Allgemeine Geschäftsbedingungen (AGB) sind vorformulierte Vertragsbedingungen, die ein Unternehmen allen Kunden stellt. Viele Verbraucher akzeptieren AGB, ohne sie zu lesen. Doch nicht alles, was in AGB steht, ist rechtlich wirksam. Die §§ 305–310 BGB schützen Verbraucher vor unangemessener Benachteiligung.

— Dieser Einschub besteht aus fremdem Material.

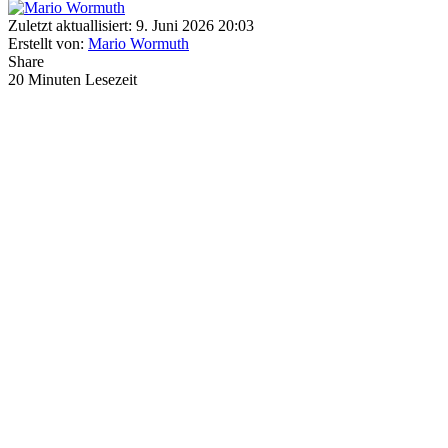
Zuletzt aktuallisiert: 9. Juni 2026 20:03
Erstellt von:
Mario Wormuth
Share
20 Minuten Lesezeit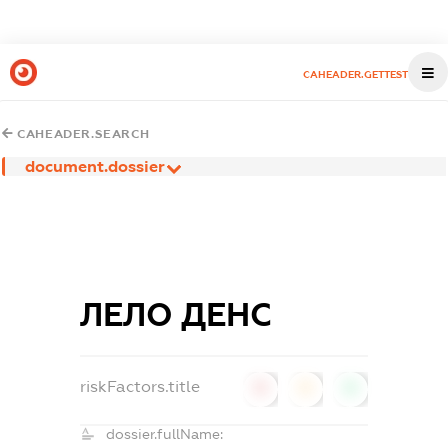
CAHEADER.GETTEST
CAHEADER.SEARCH
document.dossier
ЛЕЛО ДЕНС
riskFactors.title
0
0
0
dossier.fullName: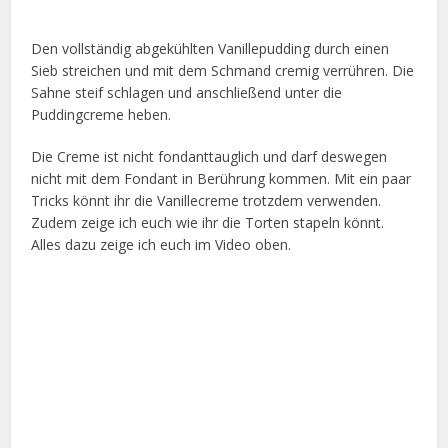
Den vollständig abgekühlten Vanillepudding durch einen
Sieb streichen und mit dem Schmand cremig verrühren. Die
Sahne steif schlagen und anschließend unter die
Puddingcreme heben.
Die Creme ist nicht fondanttauglich und darf deswegen
nicht mit dem Fondant in Berührung kommen. Mit ein paar
Tricks könnt ihr die Vanillecreme trotzdem verwenden.
Zudem zeige ich euch wie ihr die Torten stapeln könnt.
Alles dazu zeige ich euch im Video oben.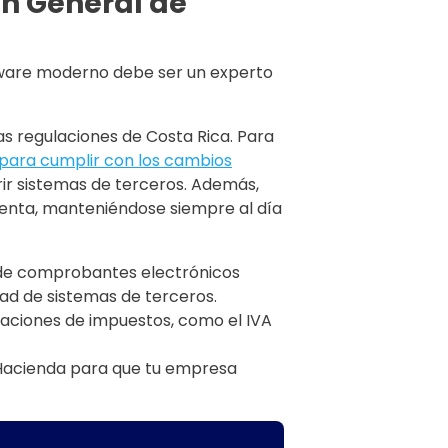
ón General de
ftware moderno debe ser un experto
as regulaciones de Costa Rica. Para
 para cumplir con los cambios
ir sistemas de terceros. Además,
 Renta, manteniéndose siempre al día
n de comprobantes electrónicos
dad de sistemas de terceros.
araciones de impuestos, como el IVA
 Hacienda para que tu empresa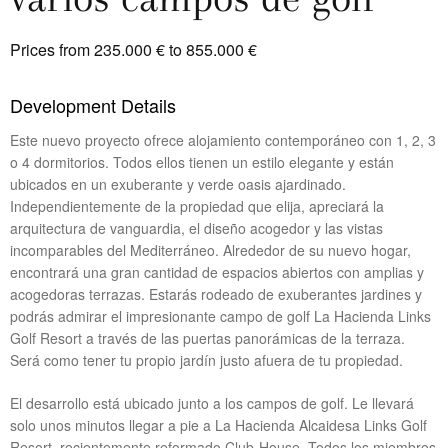
Prices from 235.000 € to 855.000 €
Development Details
Este nuevo proyecto ofrece alojamiento contemporáneo con 1, 2, 3
o 4 dormitorios. Todos ellos tienen un estilo elegante y están
ubicados en un exuberante y verde oasis ajardinado.
Independientemente de la propiedad que elija, apreciará la
arquitectura de vanguardia, el diseño acogedor y las vistas
incomparables del Mediterráneo. Alrededor de su nuevo hogar,
encontrará una gran cantidad de espacios abiertos con amplias y
acogedoras terrazas. Estarás rodeado de exuberantes jardines y
podrás admirar el impresionante campo de golf La Hacienda Links
Golf Resort a través de las puertas panorámicas de la terraza.
Será como tener tu propio jardín justo afuera de tu propiedad.
El desarrollo está ubicado junto a los campos de golf. Le llevará
solo unos minutos llegar a pie a La Hacienda Alcaidesa Links Golf
Resort, recientemente reformado Club-House. Todos los miembros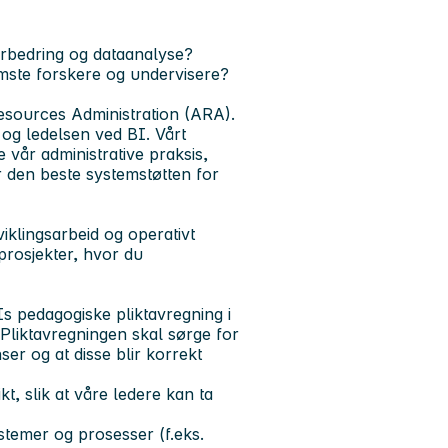
orbedring og dataanalyse?
emste forskere og undervisere?
Resources Administration (ARA).
 og ledelsen ved BI. Vårt
e vår administrative praksis,
r den beste systemstøtten for
iklingsarbeid og operativt
 prosjekter, hvor du
Is pedagogiske pliktavregning i
 Pliktavregningen skal sørge for
er og at disse blir korrekt
kt, slik at våre ledere kan ta
ystemer og prosesser (f.eks.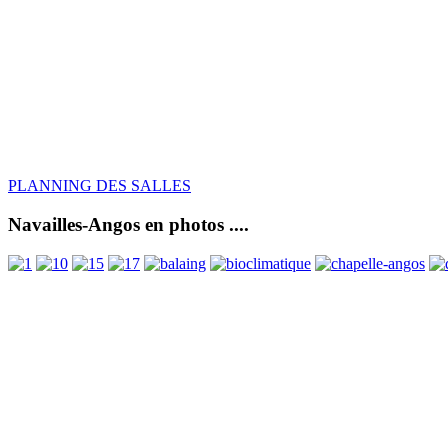
PLANNING DES SALLES
Navailles-Angos en photos ....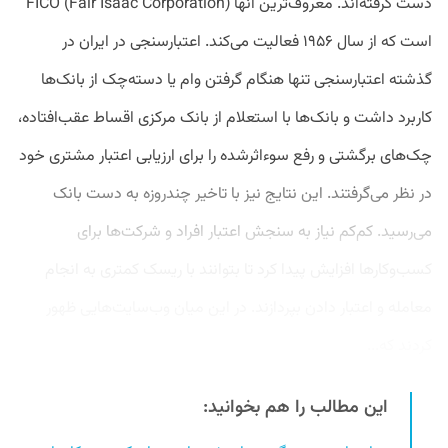
دست گرفته‌اند. معروف‌ترین آنها FICO (Fair Isaac Corporation)
است که از سال ۱۹۵۶ فعالیت می‌کند. اعتبارسنجی در ایران در
گذشته اعتبارسنجی تنها هنگام گرفتن وام یا دسته‌چک از بانک‌ها
کاربرد داشت و بانک‌ها با استعلام از بانک مرکزی اقساط عقب‌افتاده،
چک‌های برگشتی و رفع سوءاثرشده را برای ارزیابی اعتبار مشتری خود
در نظر می‌گرفتند. این نتایج نیز با تاخیر چندروزه به‌ دست بانک
می‌رسید. کم‌کم نیاز به سنجش اعتبار افراد و شرکت‌ها برای
کسب‌وکارها افزایش پیدا کرد تا بتوانند با ریسک کمتری به انجام
معامله و اعتبار دادن بپردازند. در این میان وب‌سایت‌هایی ظهور
کردند که...
این مطالب را هم بخوانید: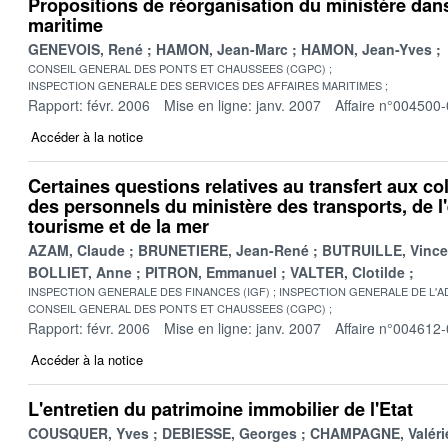
Propositions de réorganisation du ministère dan
maritime
GENEVOIS, René
HAMON, Jean-Marc
HAMON, Jean-Yves
CONSEIL GENERAL DES PONTS ET CHAUSSEES (CGPC)
INSPECTION GENERALE DES SERVICES DES AFFAIRES MARITIMES
Rapport: févr. 2006
Mise en ligne: janv. 2007
Affaire n°004500
Accéder à la notice
Certaines questions relatives au transfert aux col
des personnels du ministère des transports, de 
tourisme et de la mer
AZAM, Claude
BRUNETIERE, Jean-René
BUTRUILLE, Vince
BOLLIET, Anne
PITRON, Emmanuel
VALTER, Clotilde
INSPECTION GENERALE DES FINANCES (IGF)
INSPECTION GENERALE DE L'AD
CONSEIL GENERAL DES PONTS ET CHAUSSEES (CGPC)
Rapport: févr. 2006
Mise en ligne: janv. 2007
Affaire n°004612
Accéder à la notice
L'entretien du patrimoine immobilier de l'Etat
COUSQUER, Yves
DEBIESSE, Georges
CHAMPAGNE, Valéri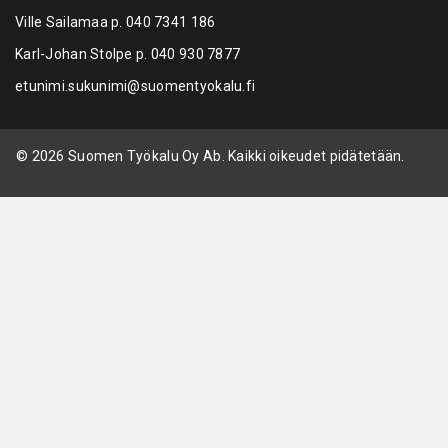
Ville Sailamaa p.
040 7341 186
Karl-Johan Stolpe p.
040 930 7877
etunimi.sukunimi@suomentyokalu.fi
© 2026 Suomen Työkalu Oy Ab. Kaikki oikeudet pidätetään.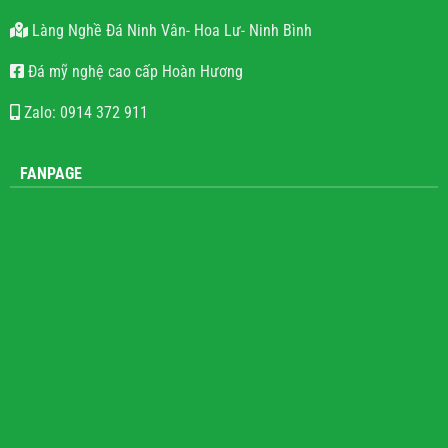
Làng Nghề Đá Ninh Vân- Hoa Lư- Ninh Bình
Đá mỹ nghệ cao cấp Hoàn Hương
Zalo: 0914 372 911
FANPAGE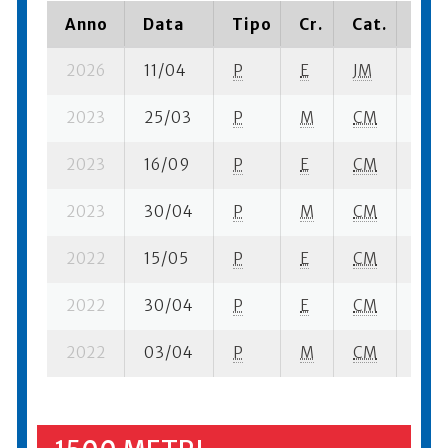
Anno
Data
Tipo
Cr.
Cat.
Pia
2026
11/04
P
E
JM
8 se
2023
25/03
P
M
CM
7 se
2023
16/09
P
E
CM
9 se
2023
30/04
P
M
CM
6 se
2022
15/05
P
E
CM
11 su
2022
30/04
P
E
CM
11 se
2022
03/04
P
M
CM
12 s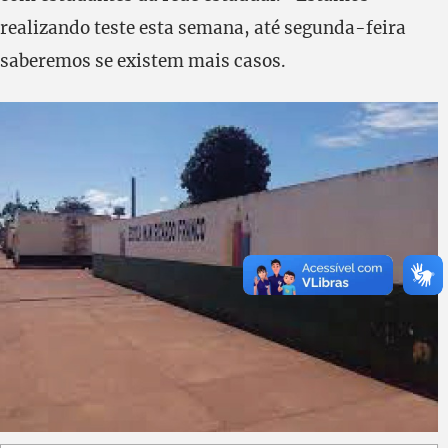
realizando teste esta semana, até segunda-feira
saberemos se existem mais casos.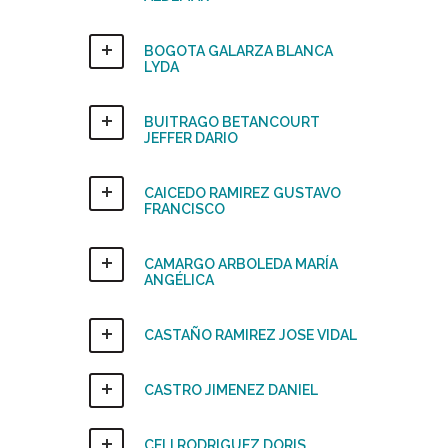
BOGOTA GALARZA BLANCA
LYDA
BUITRAGO BETANCOURT
JEFFER DARIO
CAICEDO RAMIREZ GUSTAVO
FRANCISCO
CAMARGO ARBOLEDA MARÍA
ANGÉLICA
CASTAÑO RAMIREZ JOSE VIDAL
CASTRO JIMENEZ DANIEL
CELI RODRIGUEZ DORIS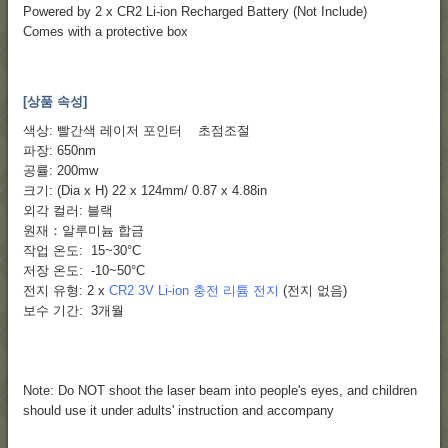
Powered by 2 x CR2 Li-ion Recharged Battery (Not Include)
Comes with a protective box
[상품 속성]
색상: 빨간색 레이저 포인터 초점조절
파장: 650nm
공률: 200mw
크기: (Dia x H) 22 x 124mm/ 0.87 x 4.88in
외각 컬러: 블랙
원재：알루미늄 합금
작업 온도: 15~30°C
저장 온도: -10~50°C
전지 유형: 2 x
CR2 3V Li-ion 충전 리튬 전지
(전지 없음)
보수 기간: 3개월
Note: Do NOT shoot the laser beam into people's eyes, and children
should use it under adults' instruction and accompany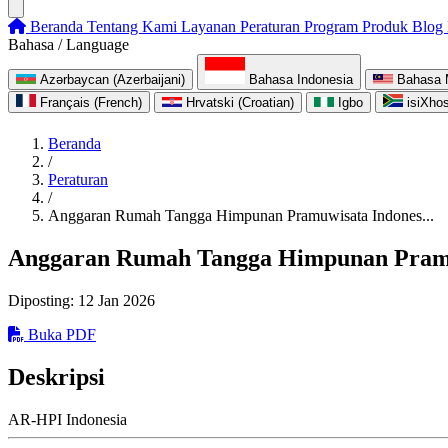
Beranda
Tentang Kami
Layanan
Peraturan
Program
Produk
Blog
Bahasa / Language
Azərbaycan (Azerbaijani)
Bahasa Indonesia
Bahasa 
Français (French)
Hrvatski (Croatian)
Igbo
isiXho
Beranda
/
Peraturan
/
Anggaran Rumah Tangga Himpunan Pramuwisata Indones...
Anggaran Rumah Tangga Himpunan Pramu
Diposting: 12 Jan 2026
Buka PDF
Deskripsi
AR-HPI Indonesia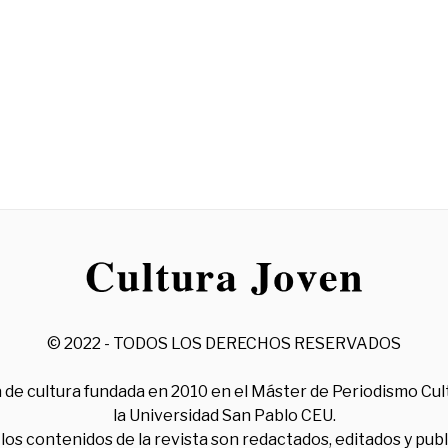
© 2022 - TODOS LOS DERECHOS RESERVADOS
 de cultura fundada en 2010 en el Máster de Periodismo Cul
la Universidad San Pablo CEU.
los contenidos de la revista son redactados, editados y pub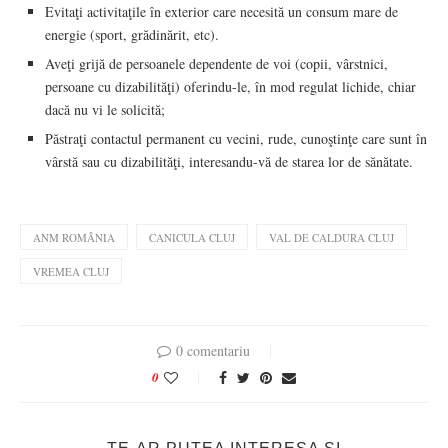
Evitaţi activitaţile în exterior care necesită un consum mare de
energie (sport, grădinărit, etc).
Aveţi grijă de persoanele dependente de voi (copii, vârstnici,
persoane cu dizabilităţi) oferindu-le, în mod regulat lichide, chiar
dacă nu vi le solicită;
Păstraţi contactul permanent cu vecini, rude, cunoştinţe care sunt în
vârstă sau cu dizabilităţi, interesandu-vă de starea lor de sănătate.
ANM ROMÂNIA
CANICULA CLUJ
VAL DE CALDURA CLUJ
VREMEA CLUJ
0 comentariu
0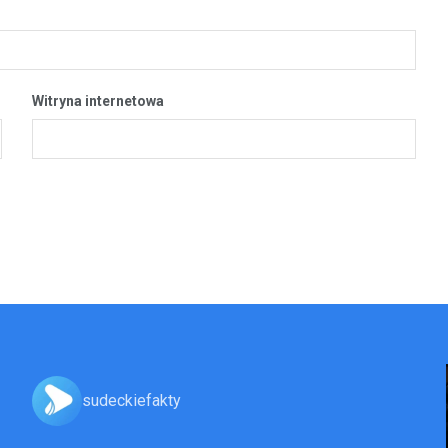
Witryna internetowa
sudeckiefakty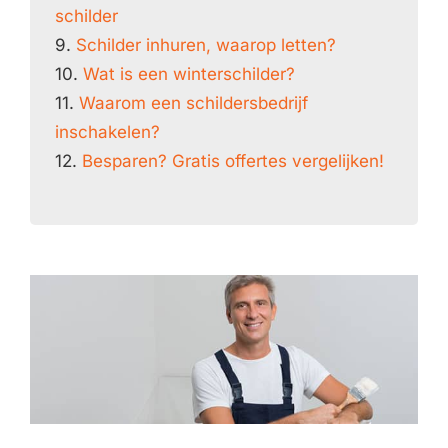
schilder
9.
Schilder inhuren, waarop letten?
10.
Wat is een winterschilder?
11.
Waarom een schildersbedrijf
inschakelen?
12.
Besparen? Gratis offertes vergelijken!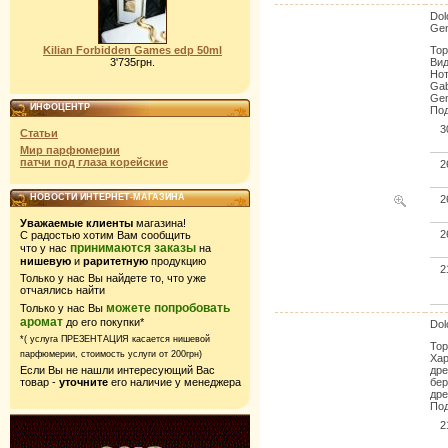
Dol
Gen
Kilian Forbidden Games edp 50ml
Тор
3'735грн.
Вид
Нот
Gab
Gen
ИНФОЦЕНТР
Под
3
Статьи
Мир парфюмерии
патчи под глаза корейские
2
НОВОСТИ ИНТЕРНЕТ-МАГАЗИНА
2
Уважаемые клиенты
магазина!
2
С радостью хотим Вам сообщить
принимаются заказы
что у нас
на
нишевую
и
раритетную
продукцию
2
Только у нас Вы найдете то, что уже
отчаялись найти
можете попробовать
Только у нас Вы
аромат
до его покупки*
Dol
*( услуга ПРЕЗЕНТАЦИЯ касается нишевой
Тор
парфюмерии,
стоимость услуги от 200грн)
Хар
дре
Если Вы не нашли интересующий Вас
бер
товар -
уточните
его наличие у менеджера
дре
Под
2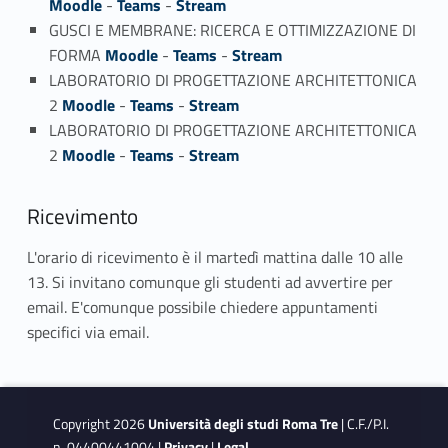
Moodle
-
Teams
-
Stream
GUSCI E MEMBRANE: RICERCA E OTTIMIZZAZIONE DI
FORMA
Moodle
-
Teams
-
Stream
LABORATORIO DI PROGETTAZIONE ARCHITETTONICA
2
Moodle
-
Teams
-
Stream
LABORATORIO DI PROGETTAZIONE ARCHITETTONICA
2
Moodle
-
Teams
-
Stream
Ricevimento
L'orario di ricevimento è il martedì mattina dalle 10 alle
13. Si invitano comunque gli studenti ad avvertire per
email. E'comunque possibile chiedere appuntamenti
specifici via email.
Copyright 2026
Università degli studi Roma Tre
| C.F./P.I.
n. 04400441004 |
Privacy
|
Legal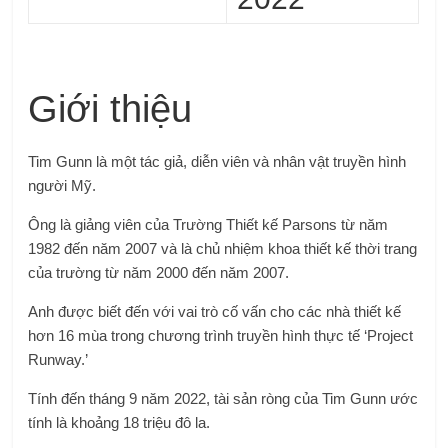
Giới thiệu
Tim Gunn là một tác giả, diễn viên và nhân vật truyền hình
người Mỹ.
Ông là giảng viên của Trường Thiết kế Parsons từ năm
1982 đến năm 2007 và là chủ nhiệm khoa thiết kế thời trang
của trường từ năm 2000 đến năm 2007.
Anh được biết đến với vai trò cố vấn cho các nhà thiết kế
hơn 16 mùa trong chương trình truyền hình thực tế ‘Project
Runway.’
Tính đến tháng 9 năm 2022, tài sản ròng của Tim Gunn ước
tính là khoảng 18 triệu đô la.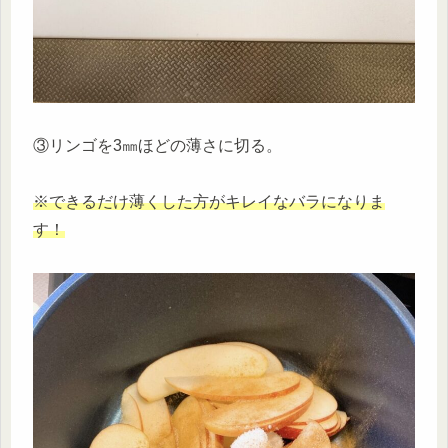
③リンゴを3㎜ほどの薄さに切る。
※できるだけ薄くした方がキレイなバラになりま
す！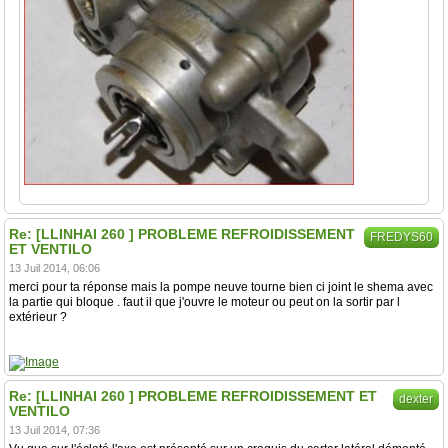
Re: [LLINHAI 260 ] PROBLEME REFROIDISSEMENT
FREDYS60
ET VENTILO
13 Juil 2014, 06:06
merci pour ta réponse mais la pompe neuve tourne bien ci joint le shema avec
la partie qui bloque . faut il que j'ouvre le moteur ou peut on la sortir par l
extérieur ?
Re: [LLINHAI 260 ] PROBLEME REFROIDISSEMENT ET
dexter
VENTILO
13 Juil 2014, 07:36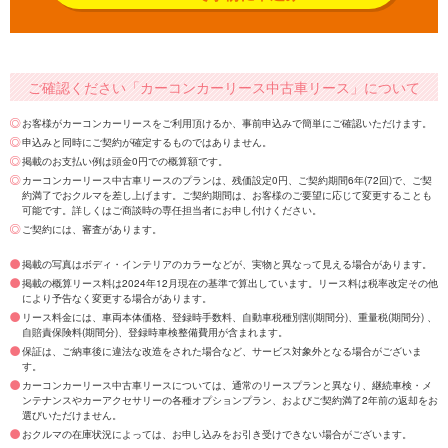
ご確認ください「カーコンカーリース中古車リース」について
お客様がカーコンカーリースをご利用頂けるか、事前申込みで簡単にご確認いただけます。
申込みと同時にご契約が確定するものではありません。
掲載のお支払い例は頭金0円での概算額です。
カーコンカーリース中古車リースのプランは、残価設定0円、ご契約期間6年(72回)で、ご契
約満了でおクルマを差し上げます。ご契約期間は、お客様のご要望に応じて変更することも
可能です。詳しくはご商談時の専任担当者にお申し付けください。
ご契約には、審査があります。
掲載の写真はボディ・インテリアのカラーなどが、実物と異なって見える場合があります。
掲載の概算リース料は2024年12月現在の基準で算出しています。リース料は税率改定その他
により予告なく変更する場合があります。
リース料金には、車両本体価格、登録時手数料、自動車税種別割(期間分)、重量税(期間分) 、
自賠責保険料(期間分)、登録時車検整備費用が含まれます。
保証は、ご納車後に違法な改造をされた場合など、サービス対象外となる場合がございま
す。
カーコンカーリース中古車リースについては、通常のリースプランと異なり、継続車検・メ
ンテナンスやカーアクセサリーの各種オプションプラン、およびご契約満了2年前の返却をお
選びいただけません。
おクルマの在庫状況によっては、お申し込みをお引き受けできない場合がございます。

Häufige unwirksame Klauseln
- ‚Umtausch ausgeschlossen': Bei Mängeln haben Sie immer Gewährleistungsrechte – unabhängig von den AGB
- ‚Schadensersatz wird auf den Kaufpreis begrenzt': Pauschale Haftungsbegrenzung für Personenschäden ist unwirksam
- ‚Kündigung nur per Einschreiben': Jede andere nachweisbare Zustellungsform muss akzeptiert werden
- ‚Preisänderungen jederzeit vorbehalten': Einseitige Preisänderungsklauseln ohne konkreten Anlass sind unwirksam
- ‚Vertragsstrafe bei Nichterscheinen': In Verbraucherverträgen regelmäßig unwirksam
- ‚Abtretung von Ansprüchen ausgeschlossen': In AGB gegenüber Verbrauchern grundsätzlich unwirksam
So wehren Sie sich
- Unwirksame Klauseln sind von Anfang an nichtig – Sie müssen sie nicht anfechten
- An deren Stelle tritt die gesetzliche Regelung (§ 306 Abs. 2 BGB)
- Reklamieren Sie schriftlich unter Berufung auf die Unwirksamkeit der Klausel
- Verbraucherzentralen können gegen unwirksame AGB klagen (Unterlassungsklage)
Die wichtigste Faustregel: AGB dürfen nicht von wesentlichen Grundgedanken der gesetzlichen Regelung abweichen und den Vertragspartner nicht unangemessen benachteiligen (§ 307 BGB). Im Zweifel gehen unklare Formulierungen zu Lasten des Verwenders.